Are there full-stack engineers? or are the individual domains too complex compared to coding?
This isn't really possible on a project like this. There are just too many specialties, and you need folks who have deep expertise in each one. Just off the top of my head there's structures, mechanisms, fluids, propulsion, avionics, dynamics, software, integration, systems, instrumentation, test, operations, human factors, and manufacturing, and each one of those has sub-specialties. In avionics for example you've got RF and power (among others); in software there's embedded, flight, ground, and interfaces (again, among others). There's a chief engineer whose job it is to oversee the project but they will be relying on the expertise of the individual teams, and each team has to work closely with and lean on their partner teams. Sometimes you'll have people who are cross-trained - I have experience in avionics, software, and ops - but that's not typical, and it doesn't take much to feel spread thin (I certainly do).
No, people look at what NASA was able to accomplish during the 1960s and compare it to now, and wonder how the level of competence can be so drastically lower now vs. then. NASA was not infallible during the 1960s, but the level of engineering competence was much higher.
You think a telescope that launched over a decade late and cost 10x the budget is a mark of "high competence"? I don't think being a useful science tool is enough.
What's the other telescope you have in mind?
And those two free telescopes from NRO are still sitting idle. One of them is supposed to finally launch after 15 years, though apparently it's in such a complex and high budget mission it might not be saving any money to use it there.
The combined Mercury, Gemini, and Apollo programs cost around $30 billion in then year dollars, which equates to about $300 billion in today's dollars. That's an average of about $25 billion a year over 12 years. That's about the same as what is being spent per year on NASA now.
NASA was doing plenty of unmanned missions during the Mercury-Gemini-Apollo years: the Explorer, Pioneer, Echo, Ranger, Telstar, Mariner, Lunar Explorer, and Surveyor programs all had multiple missions in that time period. So no, I don't buy the argument that NASA has to spread its budget over many more missions now as compared to then.

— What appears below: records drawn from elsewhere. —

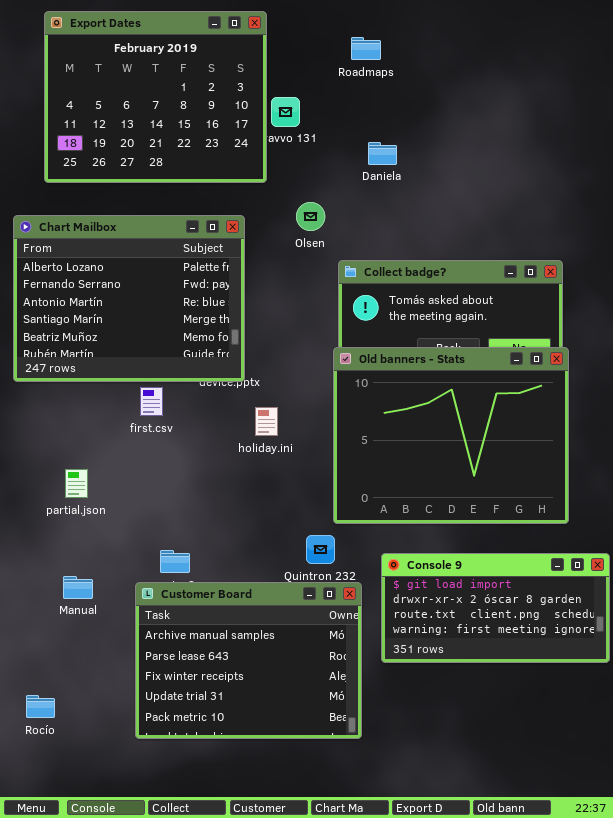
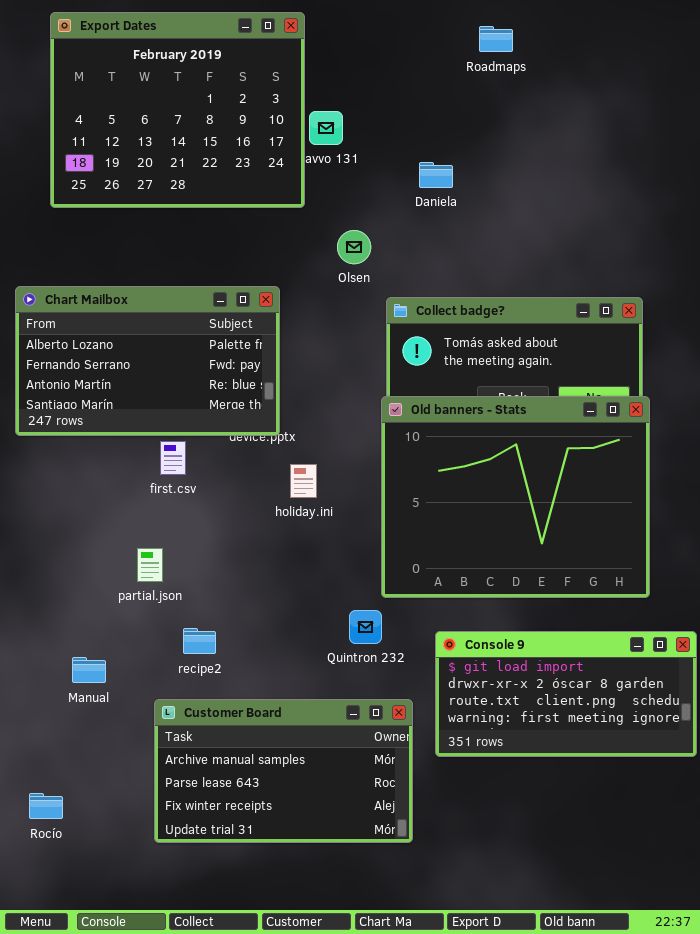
Roadmaps: [351,37,381,60] -> [479,26,513,52], moved
Chart Mailbox: [13,215,245,382] -> [15,286,280,436], resized
partial.json: [65,469,88,498] -> [137,548,163,582], moved
Customer Board: [135,582,362,739] -> [154,699,413,843], resized

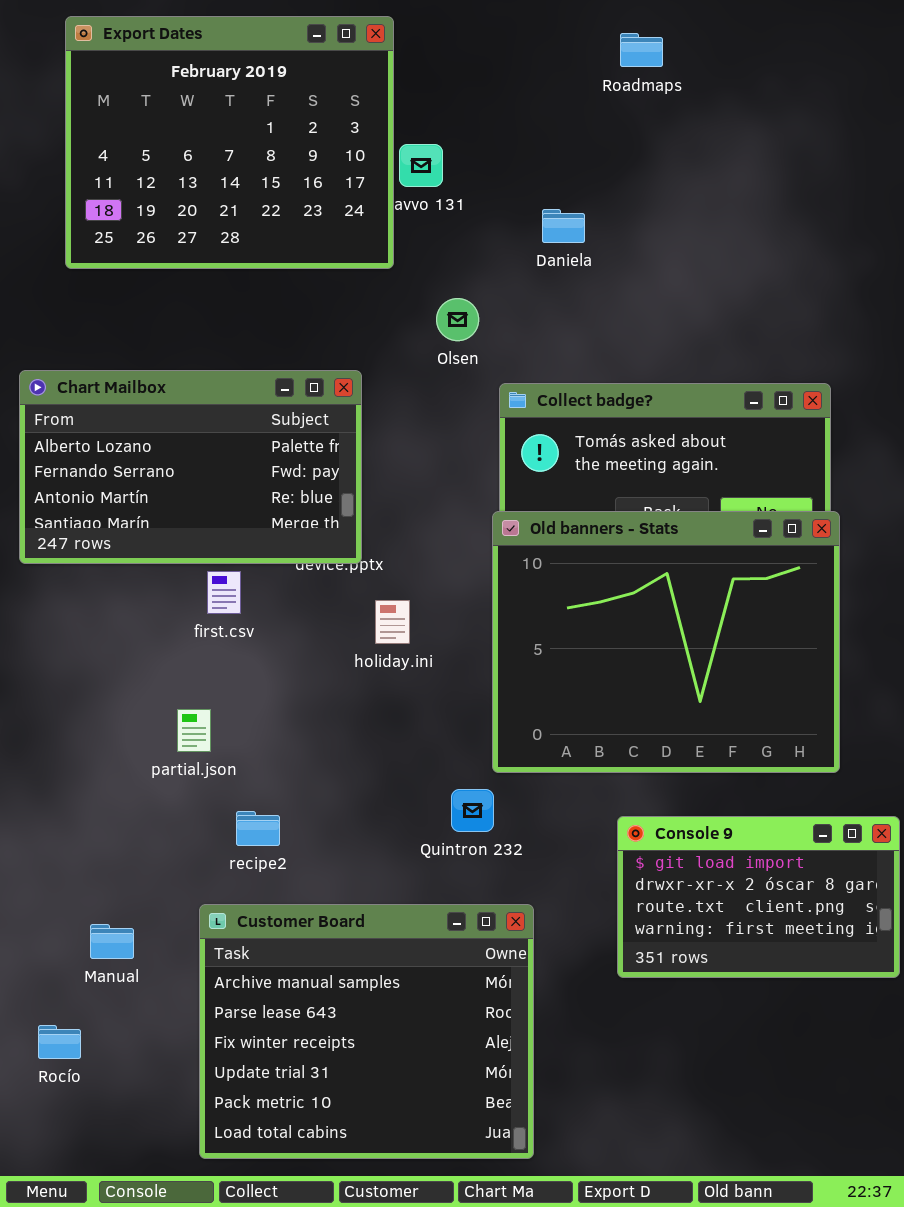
Console 9: [435,631,697,757] -> [617,816,900,978], resized
Manual: [72,657,106,683] -> [90,924,134,959], moved
Customer Board: [154,699,413,843] -> [199,904,534,1159], resized

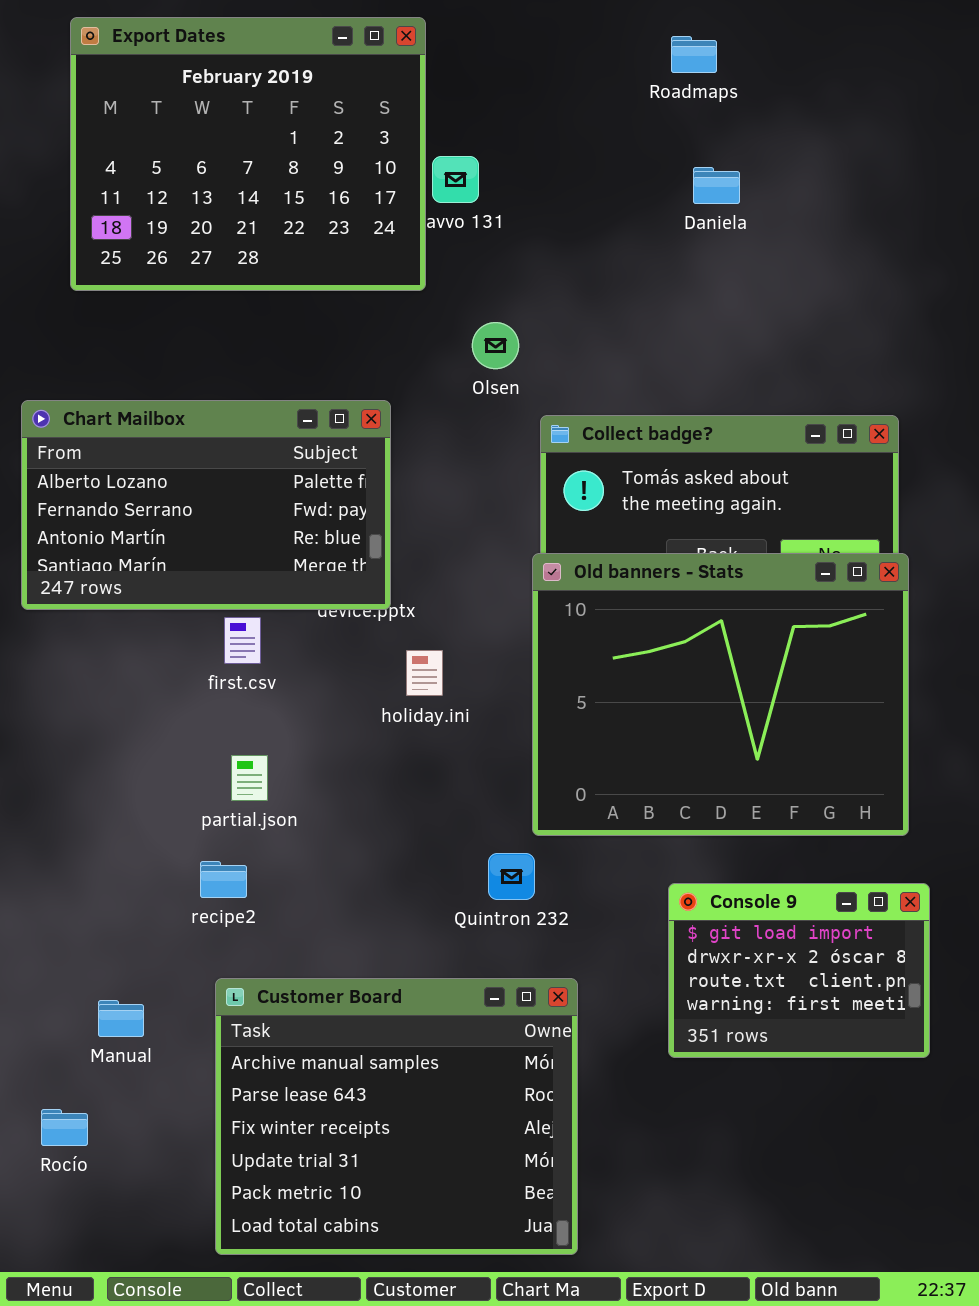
Daniela: [542,209,585,243] -> [693,167,740,204], moved
partial.json: [177,709,211,752] -> [231,755,268,801], moved
recipe2: [236,811,280,846] -> [200,861,247,898], moved
Console 9: [617,816,900,978] -> [668,883,930,1058], resized

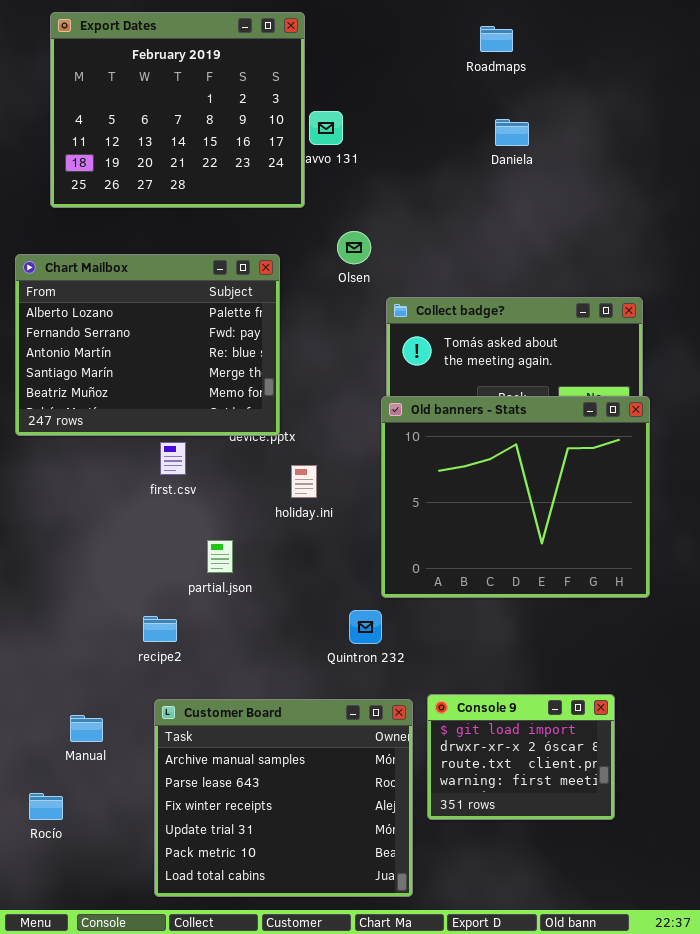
Chart Mailbox: [21,400,391,610] -> [15,254,280,436], resized
partial.json: [231,755,268,801] -> [207,540,233,573], moved
Console 9: [668,883,930,1058] -> [427,694,615,820], moved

Many of those you mentioned are still part of the goal of getting a human on the moon. That's like saying Starliner's Demo flights don't count as human-rated because they were uncrewed. About a one third to one half of NASA's budget is dedicated to exploration and space operations which is a better comparison for what you're driving at. The rest is spread across science, aeronautics, environmental, educational outreach, and other goals.
> Many of those you mentioned are still part of the goal of getting a human on the moon.

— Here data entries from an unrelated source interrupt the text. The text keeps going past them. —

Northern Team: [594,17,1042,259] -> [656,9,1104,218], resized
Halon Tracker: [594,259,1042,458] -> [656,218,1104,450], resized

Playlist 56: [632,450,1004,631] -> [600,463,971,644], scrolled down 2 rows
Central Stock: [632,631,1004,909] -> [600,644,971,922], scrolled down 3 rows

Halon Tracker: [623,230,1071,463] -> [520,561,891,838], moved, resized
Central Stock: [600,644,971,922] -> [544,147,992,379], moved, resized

Some of them were for getting more detailed information about the Moon prior to sending the Apollo missions there. But most of them were general solar system exploration.
> That's like saying Starliner's Demo flights don't count as human-rated because they were uncrewed.
No, it isn't. The counterpart in the 1960s to these missions would be the uncrewed flights of the Mercury, Gemini, and Apollo spacecraft that were done prior to the first crewed missions. I did not include those in the unmanned missions I listed.
This is obviously a well-known phenomenon in software engineering and I don't think anyone here is going to be be particularly surprised that it occurs in the aerospace setting. What is a little more surprising, to me at least, is that the systems people over there don't have procedures in place to minimise risks stemming from lack of communication.
It isn't realistic for any sub-team to be fully familiar with the overall system but surely, for instance, if a team is working on component X which interfaces with components Y and Z, then it should be standard practice for the X team to spend at least some time with the Y and Z teams during development?